Supplied data:
*-*-*

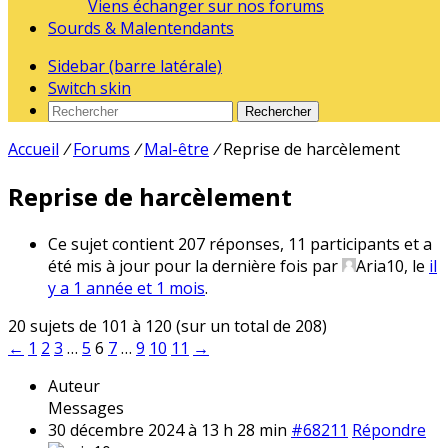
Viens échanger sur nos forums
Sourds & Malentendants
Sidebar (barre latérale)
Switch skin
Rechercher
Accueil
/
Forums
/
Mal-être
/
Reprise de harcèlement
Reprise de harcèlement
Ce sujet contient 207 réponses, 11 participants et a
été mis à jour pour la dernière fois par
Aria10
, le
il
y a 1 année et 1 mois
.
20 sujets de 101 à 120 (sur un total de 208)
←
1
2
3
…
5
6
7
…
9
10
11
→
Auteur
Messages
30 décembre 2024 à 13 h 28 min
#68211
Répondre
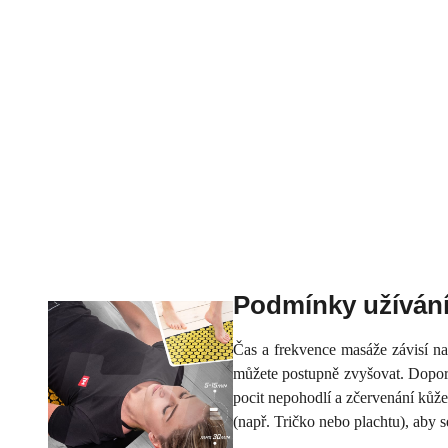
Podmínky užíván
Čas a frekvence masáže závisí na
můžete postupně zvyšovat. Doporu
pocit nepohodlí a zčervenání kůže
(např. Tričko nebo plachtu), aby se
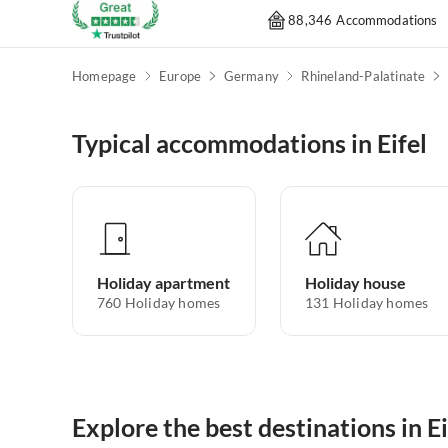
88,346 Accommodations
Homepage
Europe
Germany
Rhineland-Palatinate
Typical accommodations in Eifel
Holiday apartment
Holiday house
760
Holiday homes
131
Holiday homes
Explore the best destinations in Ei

*-*-*

Assigned task:
Skip the pictures and print each record exactly as it stands.

Response:
Viens échanger sur nos forums
Sourds & Malentendants
Sidebar (barre latérale)
Switch skin
Rechercher
Accueil
/
Forums
/
Mal-être
/
Reprise de harcèlement
Reprise de harcèlement
Ce sujet contient 207 réponses, 11 participants et a
été mis à jour pour la dernière fois par
Aria10
, le
il
y a 1 année et 1 mois
.
20 sujets de 101 à 120 (sur un total de 208)
←
1
2
3
…
5
6
7
…
9
10
11
→
Auteur
Messages
30 décembre 2024 à 13 h 28 min
#68211
Répondre
Podmínky užíván
Čas a frekvence masáže závisí na
můžete postupně zvyšovat. Doporu
pocit nepohodlí a zčervenání kůže
(např. Tričko nebo plachtu), aby se
88,346 Accommodations
Homepage
Europe
Germany
Rhineland-Palatinate
Typical accommodations in Eifel
Holiday apartment
Holiday house
760
Holiday homes
131
Holiday homes
Explore the best destinations in Ei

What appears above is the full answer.